→ **Data for this task**:
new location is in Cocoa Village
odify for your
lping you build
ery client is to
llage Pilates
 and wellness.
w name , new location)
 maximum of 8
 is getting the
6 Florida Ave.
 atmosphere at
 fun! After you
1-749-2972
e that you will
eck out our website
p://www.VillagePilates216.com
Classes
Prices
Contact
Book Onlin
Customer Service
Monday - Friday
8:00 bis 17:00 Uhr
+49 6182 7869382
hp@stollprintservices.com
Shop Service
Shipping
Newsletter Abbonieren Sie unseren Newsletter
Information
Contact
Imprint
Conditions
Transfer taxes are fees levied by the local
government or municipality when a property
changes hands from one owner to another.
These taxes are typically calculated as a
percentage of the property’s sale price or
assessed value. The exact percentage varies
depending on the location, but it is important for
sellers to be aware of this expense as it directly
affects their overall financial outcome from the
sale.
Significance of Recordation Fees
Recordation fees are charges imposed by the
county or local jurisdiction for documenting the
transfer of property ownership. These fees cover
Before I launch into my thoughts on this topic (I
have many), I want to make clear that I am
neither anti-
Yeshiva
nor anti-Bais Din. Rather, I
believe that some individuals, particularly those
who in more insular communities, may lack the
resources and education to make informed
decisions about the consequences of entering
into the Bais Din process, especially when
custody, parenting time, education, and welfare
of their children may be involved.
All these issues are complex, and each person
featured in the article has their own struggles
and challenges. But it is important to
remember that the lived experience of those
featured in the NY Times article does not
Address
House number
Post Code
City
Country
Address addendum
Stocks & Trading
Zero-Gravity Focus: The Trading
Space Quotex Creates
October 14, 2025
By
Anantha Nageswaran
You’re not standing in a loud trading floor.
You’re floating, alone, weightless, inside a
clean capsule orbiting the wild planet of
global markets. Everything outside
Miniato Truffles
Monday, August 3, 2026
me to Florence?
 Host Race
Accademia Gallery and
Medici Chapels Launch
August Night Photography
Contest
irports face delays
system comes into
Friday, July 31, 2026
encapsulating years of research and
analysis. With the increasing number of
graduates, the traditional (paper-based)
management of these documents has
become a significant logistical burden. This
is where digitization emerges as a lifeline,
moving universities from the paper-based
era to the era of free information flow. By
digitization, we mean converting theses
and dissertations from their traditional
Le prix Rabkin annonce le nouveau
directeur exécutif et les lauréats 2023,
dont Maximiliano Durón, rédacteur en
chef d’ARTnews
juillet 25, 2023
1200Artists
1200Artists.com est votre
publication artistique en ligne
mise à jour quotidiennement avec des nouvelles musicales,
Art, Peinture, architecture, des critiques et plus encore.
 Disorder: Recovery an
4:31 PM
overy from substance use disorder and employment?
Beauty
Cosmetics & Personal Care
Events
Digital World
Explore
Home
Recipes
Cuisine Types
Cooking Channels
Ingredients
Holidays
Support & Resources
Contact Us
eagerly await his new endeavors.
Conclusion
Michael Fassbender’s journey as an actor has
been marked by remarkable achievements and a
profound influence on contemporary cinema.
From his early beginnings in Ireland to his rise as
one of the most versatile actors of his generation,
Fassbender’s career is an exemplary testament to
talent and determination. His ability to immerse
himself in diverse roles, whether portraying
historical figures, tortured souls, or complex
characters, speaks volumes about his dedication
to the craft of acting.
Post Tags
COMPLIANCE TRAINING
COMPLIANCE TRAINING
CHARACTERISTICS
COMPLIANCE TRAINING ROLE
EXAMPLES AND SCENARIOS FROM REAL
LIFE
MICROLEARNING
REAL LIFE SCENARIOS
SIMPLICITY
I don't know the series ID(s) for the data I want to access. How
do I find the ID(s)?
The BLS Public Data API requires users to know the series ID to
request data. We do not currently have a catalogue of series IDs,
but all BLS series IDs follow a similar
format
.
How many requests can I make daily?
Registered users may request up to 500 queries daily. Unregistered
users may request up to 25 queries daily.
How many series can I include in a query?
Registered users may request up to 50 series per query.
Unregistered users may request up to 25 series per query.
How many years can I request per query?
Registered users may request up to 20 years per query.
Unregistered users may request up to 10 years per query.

→ **Task requirements**:
Reply with the number of lines in the data above that contain "property", and with nothing else.

→ **Task solution**:
3